***** Document segment *****

The rise of the fashion film is leading major designers to abandon traditional fashion shows in favour of this content-driven, short-film marketing format.
From the very earliest days of cinema, fashion and film have gone hand in hand, the very best of frenemies. Film history is littered with iconic collaborations between filmmakers and fashion designers. Coco Chanel worked with MGM studios back in the early 1930s, Givenchy designed the ultimate black dress for Audrey Hepburn in Breakfast at Tiffany’s (1961) and John Paul Gaultier’s stamp was all over The Fifth Element (1997).
When it comes to the storylines, however, the one thing Hollywood seems to enjoy more than self-referential storylines, á la La La Land, is taking a swipe at the world of couture and catwalks. With the likes of Pret a Porter (1994), Zoolander (2001) and The Devil wears Prada (2006) to contend with, by the time Zoolander 2 came out in 2016, fashionistas were practically falling over themselves to show they were in on the joke. However, that same year also saw Netflix hit The Neon Demon take a much more sinister and damning view of the fashion industry.
So, over the last few years, fashion houses have been quietly taking control of the narrative for themselves. A new film genre has been emerging: the fashion short. Now, it would be easy to dismiss this as just another marketing ploy. It has certainly been partly driven by the rise of new media and the search for the next viral hit. But we’re not just talking stale and formulaic fragrance ads here.
Instead, the fashion short can be anything from a couple of minutes long to a fully-fledged short film. They can be entirely abstract or have a strong narrative thread and take in the genres of comedy, musical, sci-fi and horror. In fact, if we took a fashion ‘shorts’ analogy, there is everything from hot-pants, to denim cut-offs, to capris and culottes to choose from.

***** Given records *****

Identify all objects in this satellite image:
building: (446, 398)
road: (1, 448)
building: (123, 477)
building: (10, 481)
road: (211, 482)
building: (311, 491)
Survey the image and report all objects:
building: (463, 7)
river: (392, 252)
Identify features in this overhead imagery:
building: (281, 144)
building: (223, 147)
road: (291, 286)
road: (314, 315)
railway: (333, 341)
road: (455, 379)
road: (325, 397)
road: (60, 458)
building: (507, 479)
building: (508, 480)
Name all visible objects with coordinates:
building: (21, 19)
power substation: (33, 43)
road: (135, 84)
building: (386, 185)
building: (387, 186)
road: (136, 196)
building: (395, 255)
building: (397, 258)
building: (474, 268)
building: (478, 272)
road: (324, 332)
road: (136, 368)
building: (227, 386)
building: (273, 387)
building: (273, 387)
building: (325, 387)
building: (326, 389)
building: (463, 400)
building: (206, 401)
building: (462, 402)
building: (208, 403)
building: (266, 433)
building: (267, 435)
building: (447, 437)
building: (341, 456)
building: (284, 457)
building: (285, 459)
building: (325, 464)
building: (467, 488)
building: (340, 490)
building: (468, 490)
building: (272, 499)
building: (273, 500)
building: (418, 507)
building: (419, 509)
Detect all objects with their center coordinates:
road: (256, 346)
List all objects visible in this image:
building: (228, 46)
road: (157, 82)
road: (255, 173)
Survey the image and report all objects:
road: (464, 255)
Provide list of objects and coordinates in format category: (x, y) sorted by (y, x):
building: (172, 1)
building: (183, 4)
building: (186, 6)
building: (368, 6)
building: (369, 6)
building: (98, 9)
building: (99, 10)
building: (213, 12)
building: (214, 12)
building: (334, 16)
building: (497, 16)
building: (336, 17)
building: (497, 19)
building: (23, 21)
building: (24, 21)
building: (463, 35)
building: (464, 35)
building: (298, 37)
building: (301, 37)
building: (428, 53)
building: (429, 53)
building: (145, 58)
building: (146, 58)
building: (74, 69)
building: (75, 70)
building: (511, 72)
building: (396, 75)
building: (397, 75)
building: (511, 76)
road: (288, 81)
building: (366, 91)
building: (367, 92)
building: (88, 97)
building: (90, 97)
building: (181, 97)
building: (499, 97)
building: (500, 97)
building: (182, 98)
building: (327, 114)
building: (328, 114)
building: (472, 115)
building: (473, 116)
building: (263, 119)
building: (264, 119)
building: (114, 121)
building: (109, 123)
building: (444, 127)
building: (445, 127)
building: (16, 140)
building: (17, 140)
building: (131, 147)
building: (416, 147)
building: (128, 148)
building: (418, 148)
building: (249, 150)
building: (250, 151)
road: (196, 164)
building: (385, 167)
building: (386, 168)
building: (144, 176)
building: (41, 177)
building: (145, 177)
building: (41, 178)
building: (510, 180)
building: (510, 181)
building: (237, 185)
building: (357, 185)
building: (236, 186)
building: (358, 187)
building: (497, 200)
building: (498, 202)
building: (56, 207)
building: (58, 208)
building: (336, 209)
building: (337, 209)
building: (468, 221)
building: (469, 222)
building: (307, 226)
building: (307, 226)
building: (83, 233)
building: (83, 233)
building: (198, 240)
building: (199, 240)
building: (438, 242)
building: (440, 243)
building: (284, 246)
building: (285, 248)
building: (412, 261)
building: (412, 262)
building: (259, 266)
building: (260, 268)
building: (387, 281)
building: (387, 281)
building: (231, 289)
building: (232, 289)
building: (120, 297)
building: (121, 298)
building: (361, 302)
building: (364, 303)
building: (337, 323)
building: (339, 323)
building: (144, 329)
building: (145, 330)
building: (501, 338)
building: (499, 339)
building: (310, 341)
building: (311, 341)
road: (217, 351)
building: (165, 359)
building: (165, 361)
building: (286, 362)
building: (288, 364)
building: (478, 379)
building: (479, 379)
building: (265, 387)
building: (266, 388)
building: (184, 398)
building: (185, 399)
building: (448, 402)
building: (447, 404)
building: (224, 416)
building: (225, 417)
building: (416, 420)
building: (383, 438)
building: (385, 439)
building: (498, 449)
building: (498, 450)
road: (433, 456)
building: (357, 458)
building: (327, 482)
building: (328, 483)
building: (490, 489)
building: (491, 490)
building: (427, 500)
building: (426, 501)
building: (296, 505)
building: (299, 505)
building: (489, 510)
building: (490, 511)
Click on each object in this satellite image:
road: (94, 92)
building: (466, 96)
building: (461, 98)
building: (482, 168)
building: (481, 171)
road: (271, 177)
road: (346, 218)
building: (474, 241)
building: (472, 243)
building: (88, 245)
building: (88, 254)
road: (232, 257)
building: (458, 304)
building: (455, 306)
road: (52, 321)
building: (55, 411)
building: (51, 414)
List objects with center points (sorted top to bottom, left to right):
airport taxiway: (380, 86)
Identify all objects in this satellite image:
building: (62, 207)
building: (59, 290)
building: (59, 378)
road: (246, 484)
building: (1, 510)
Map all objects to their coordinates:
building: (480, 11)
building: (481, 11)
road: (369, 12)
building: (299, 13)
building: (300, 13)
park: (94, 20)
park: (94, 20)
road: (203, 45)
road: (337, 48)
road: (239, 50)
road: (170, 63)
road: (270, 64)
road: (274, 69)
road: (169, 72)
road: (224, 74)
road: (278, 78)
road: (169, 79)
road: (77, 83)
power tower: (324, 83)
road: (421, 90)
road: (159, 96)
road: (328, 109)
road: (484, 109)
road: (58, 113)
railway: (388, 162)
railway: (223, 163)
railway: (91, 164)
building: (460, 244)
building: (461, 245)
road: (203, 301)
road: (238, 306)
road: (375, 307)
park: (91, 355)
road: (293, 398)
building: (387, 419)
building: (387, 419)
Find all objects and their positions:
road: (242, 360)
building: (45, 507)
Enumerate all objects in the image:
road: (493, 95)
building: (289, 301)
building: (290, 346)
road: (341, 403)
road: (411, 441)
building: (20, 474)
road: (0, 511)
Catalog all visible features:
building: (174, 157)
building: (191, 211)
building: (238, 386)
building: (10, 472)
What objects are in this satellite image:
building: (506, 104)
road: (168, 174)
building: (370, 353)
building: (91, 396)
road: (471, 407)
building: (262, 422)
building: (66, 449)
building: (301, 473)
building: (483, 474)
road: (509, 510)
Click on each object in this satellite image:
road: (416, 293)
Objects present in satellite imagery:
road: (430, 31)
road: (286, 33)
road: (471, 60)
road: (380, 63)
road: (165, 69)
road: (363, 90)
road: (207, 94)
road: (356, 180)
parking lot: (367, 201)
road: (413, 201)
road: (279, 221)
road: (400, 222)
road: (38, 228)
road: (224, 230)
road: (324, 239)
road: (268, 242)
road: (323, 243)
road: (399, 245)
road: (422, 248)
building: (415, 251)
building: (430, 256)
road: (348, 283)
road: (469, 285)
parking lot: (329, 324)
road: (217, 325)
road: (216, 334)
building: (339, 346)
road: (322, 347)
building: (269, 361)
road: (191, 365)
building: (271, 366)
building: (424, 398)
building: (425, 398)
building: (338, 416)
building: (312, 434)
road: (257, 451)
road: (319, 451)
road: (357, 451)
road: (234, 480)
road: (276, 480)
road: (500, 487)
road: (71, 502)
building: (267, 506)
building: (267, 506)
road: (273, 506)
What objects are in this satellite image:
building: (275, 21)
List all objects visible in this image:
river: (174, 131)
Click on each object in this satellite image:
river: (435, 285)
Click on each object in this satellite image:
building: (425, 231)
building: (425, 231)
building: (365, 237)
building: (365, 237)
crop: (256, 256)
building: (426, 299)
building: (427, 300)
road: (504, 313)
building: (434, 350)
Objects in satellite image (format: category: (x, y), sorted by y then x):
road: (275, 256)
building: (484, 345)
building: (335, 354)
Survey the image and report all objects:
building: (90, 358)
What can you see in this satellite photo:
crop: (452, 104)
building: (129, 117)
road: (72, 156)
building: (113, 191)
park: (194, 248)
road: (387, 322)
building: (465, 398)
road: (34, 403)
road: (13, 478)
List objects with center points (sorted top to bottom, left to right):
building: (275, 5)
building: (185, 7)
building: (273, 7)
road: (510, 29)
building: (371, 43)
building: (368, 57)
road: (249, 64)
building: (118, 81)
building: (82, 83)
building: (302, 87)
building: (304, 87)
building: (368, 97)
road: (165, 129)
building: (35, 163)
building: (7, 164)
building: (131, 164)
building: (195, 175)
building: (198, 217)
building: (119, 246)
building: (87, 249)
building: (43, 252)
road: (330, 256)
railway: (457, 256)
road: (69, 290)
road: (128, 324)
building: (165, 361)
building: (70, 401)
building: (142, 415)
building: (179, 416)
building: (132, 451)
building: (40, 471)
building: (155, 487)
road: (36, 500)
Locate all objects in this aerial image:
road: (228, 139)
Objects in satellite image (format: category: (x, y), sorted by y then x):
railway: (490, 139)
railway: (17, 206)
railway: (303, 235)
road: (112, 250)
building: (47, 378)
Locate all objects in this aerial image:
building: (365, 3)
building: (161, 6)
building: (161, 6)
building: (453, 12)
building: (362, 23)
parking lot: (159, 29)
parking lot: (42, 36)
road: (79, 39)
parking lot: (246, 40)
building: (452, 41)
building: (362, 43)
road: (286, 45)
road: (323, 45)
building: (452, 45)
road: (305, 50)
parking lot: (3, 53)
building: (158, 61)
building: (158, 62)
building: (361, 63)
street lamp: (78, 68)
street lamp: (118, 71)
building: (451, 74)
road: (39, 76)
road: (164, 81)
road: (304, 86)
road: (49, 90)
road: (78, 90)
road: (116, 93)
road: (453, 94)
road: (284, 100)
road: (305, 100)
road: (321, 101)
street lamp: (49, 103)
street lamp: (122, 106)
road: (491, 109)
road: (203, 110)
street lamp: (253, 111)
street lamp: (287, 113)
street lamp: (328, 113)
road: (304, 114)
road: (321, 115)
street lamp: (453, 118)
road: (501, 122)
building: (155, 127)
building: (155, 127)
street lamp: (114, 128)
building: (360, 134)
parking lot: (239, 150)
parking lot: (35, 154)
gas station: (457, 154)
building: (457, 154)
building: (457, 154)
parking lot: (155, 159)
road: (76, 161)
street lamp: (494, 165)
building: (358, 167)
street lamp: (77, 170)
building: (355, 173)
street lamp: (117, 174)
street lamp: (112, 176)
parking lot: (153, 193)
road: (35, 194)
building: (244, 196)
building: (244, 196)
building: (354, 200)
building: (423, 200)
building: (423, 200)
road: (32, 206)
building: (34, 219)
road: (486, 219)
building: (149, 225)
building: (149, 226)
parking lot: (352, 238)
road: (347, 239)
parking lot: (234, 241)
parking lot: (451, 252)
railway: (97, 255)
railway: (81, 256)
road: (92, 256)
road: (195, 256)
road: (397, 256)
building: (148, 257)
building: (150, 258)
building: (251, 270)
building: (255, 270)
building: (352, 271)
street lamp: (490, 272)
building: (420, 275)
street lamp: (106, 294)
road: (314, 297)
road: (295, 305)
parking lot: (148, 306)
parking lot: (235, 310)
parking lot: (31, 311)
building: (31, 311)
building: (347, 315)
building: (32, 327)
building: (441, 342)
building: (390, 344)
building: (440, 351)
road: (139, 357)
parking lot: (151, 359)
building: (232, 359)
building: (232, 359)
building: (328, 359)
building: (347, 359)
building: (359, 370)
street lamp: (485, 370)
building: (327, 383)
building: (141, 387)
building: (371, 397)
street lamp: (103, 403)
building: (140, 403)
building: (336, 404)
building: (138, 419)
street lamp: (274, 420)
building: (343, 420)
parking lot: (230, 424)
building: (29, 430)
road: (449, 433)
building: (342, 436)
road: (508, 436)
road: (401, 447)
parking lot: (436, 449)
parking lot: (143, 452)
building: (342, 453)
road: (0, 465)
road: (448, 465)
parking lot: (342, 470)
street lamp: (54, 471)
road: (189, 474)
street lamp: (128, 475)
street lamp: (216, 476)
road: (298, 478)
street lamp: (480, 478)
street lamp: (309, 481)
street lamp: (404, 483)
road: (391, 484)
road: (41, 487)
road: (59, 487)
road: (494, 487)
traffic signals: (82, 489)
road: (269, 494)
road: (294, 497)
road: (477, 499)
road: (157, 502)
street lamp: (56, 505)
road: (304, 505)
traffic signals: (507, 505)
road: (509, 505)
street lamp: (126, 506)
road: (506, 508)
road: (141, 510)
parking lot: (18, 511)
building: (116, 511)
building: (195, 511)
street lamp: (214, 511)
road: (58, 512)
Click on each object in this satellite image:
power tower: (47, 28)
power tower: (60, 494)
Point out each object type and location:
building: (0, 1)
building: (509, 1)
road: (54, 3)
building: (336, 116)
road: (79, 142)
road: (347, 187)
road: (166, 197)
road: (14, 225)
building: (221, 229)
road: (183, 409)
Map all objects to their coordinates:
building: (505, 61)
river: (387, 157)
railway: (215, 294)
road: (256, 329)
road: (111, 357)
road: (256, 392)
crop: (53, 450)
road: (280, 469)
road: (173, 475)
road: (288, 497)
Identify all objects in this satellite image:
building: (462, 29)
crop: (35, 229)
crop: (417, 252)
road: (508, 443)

*****

## Required work
1) According to the article on fashion films, which designer worked with MGM studios in the early 1930s?
2) Extend the article on fashion films by writing what comes after its final sentence.

## Results
1) Coco Chanel

2)
The snowballing development of this genre in recent years can at least be partly attributed to the creation of SHOWstudio, founded in 2000 by Nick Knight, with the express intent of bringing creative talents from art, music and film together to re-define fashion’s relationship with its audience.
See the short below to promote the work of Korean Eyewear brand, Gentle Monster, and designer Xander Zhou, Directed by Rei Nadal. It has a haunting sci-fi feel (at the Ex-Machina or Under the Skin end of the sci-fi universe).
Also this year, Rag and Bone released their film, Why Can’t We Get Along, to promote their 2018 Spring-Summer collection. It’s co-directed and choreographed Benjamin Millipied and features Anson Elgot and Kate Mara getting their groove on to an electro-beat soundtrack by none other than Thom Yorke. Groovy, but I have to say this one gave me motion-sickness.
Heading into quirky territory, Lena Dunham was on familiar ground directing her short fashion film from 2013. She brings her Girls sensibility to Best Friends, for Rachel Antonoff’s Fall collection. This, seemingly Wes Anderson inspired, is a slightly surreal and wry take on female friendship.
Ruth Hogben’s 2015 SHOWstudio film for Gareth Pugh’s Autumn/Winter collection is not so cosy, in fact, it veers pretty close to horror. This features a model chopping off her hair with a pair of, well shears basically. She then smears herself in red paint creating a gruesome parody of the St George’s cross before being engulfed by (superimposed) flames.
Time for a palate cleanser: so back to 2013, where Viva Vena were happy to let director, Matthew Frost, and lead, Lizzy Caplan, mercilessly mock everything about the ‘fashion art film’. Taking a few well-aimed swipes at hipsterism and general self-indulgence along the way, this is a glorious spoof.
If the evidence of the last 5 or 6 years is anything to go by, we’ll certainly be seeing more and more of these short films breaking into the mainstream. On top of this, designer-turned-director is now officially ‘a thing’. It took Tom Ford 7 years to follow up his feature film debut, A Single Man (2009) with 2016’s Nocturnal Animals. Then 2017 saw the Mulleavy sisters (Rodarte) write and direct Woodshock, starring Kirsten Dunst. So we’ve definitely got a trend. What’s more, cutting their teeth on fashion shorts may well be the stepping stone that leads to future designer/director transitions.